Text -
----------------

Ariel Prado, U3 Arts student, is one of two McGill students arrested during the November 10 demonstration on campus. Prado talked to The Daily about his experience and how he feels McGill responded to the events.
The McGill Daily: Were you at the tuition march during the day?
Ariel Prado: I was at the march all day, and then at some point somebody said something about them wanting more people at James Administration, that there was something going on over there. So I walked with a group of friends – we really had no idea what was going on – over to James Administration to check it out.
MD: How many people would you say were there at that point? Was there any action?
AP: When we got there…maybe closer to 50. There were a lot of people yelling, there was a woman and two security guards in front of the main door of James Administration and a couple security guards by the other door, just preventing people from coming in. There were rumours and people yelling in the crowd that there were people being held on the fifth floor, abused by the security – it was a lot of people yelling, and it was hard to tell whether it was people trying to incite the crowd or what was actually happening.
MD: When did the human chain around James Administration start? Were you part of it?

----------------

Data section -
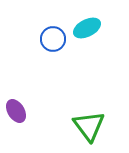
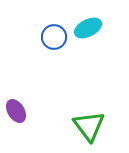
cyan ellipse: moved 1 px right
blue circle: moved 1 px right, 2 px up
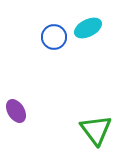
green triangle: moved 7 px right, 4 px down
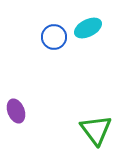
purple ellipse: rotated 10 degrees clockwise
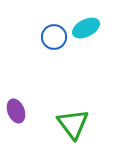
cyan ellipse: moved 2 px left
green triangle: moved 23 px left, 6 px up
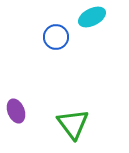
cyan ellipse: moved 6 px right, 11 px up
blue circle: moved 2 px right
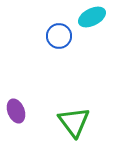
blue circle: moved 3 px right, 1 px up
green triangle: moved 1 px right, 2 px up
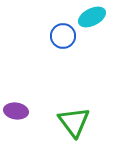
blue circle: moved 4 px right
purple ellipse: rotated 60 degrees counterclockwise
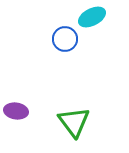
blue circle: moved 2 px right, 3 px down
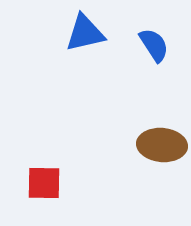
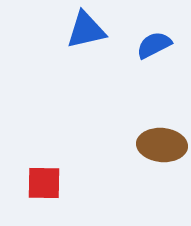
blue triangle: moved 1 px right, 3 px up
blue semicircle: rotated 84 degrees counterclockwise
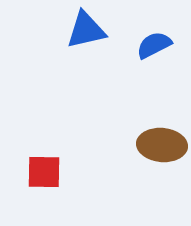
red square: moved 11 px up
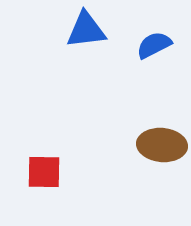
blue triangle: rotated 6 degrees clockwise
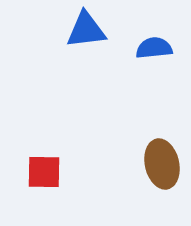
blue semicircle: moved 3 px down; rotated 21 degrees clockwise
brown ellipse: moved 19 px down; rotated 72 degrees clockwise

----------------

Tasks to perform -
1) Translate this sentence from the interview into Spanish: "Prado talked to The Daily about his experience and how he feels McGill responded to the events."
2) Answer from the interview:
(a) What year and faculty is Ariel Prado in?
(b) Who did Prado walk with to James Administration?
(c) About how many people does Prado estimate were there when he arrived?
3) Decide whether each statement agrees with the interview. Answer yes or no, and quote the words that settle it.
(a) Prado went over to James Administration by himself.
(b) Two McGill students were arrested during the demonstration.
(c) Security guards stood in front of the main door of James Administration.

Expected responses -
1) Prado habló con The Daily sobre su experiencia y sobre cómo siente que McGill respondió a los acontecimientos.

2)
(a) U3 Arts
(b) A group of friends
(c) Maybe closer to 50

3)
(a) No: "So I walked with a group of friends"
(b) Yes: "one of two McGill students arrested during the November 10 demonstration on campus"
(c) Yes: "there was a woman and two security guards in front of the main door of James Administration"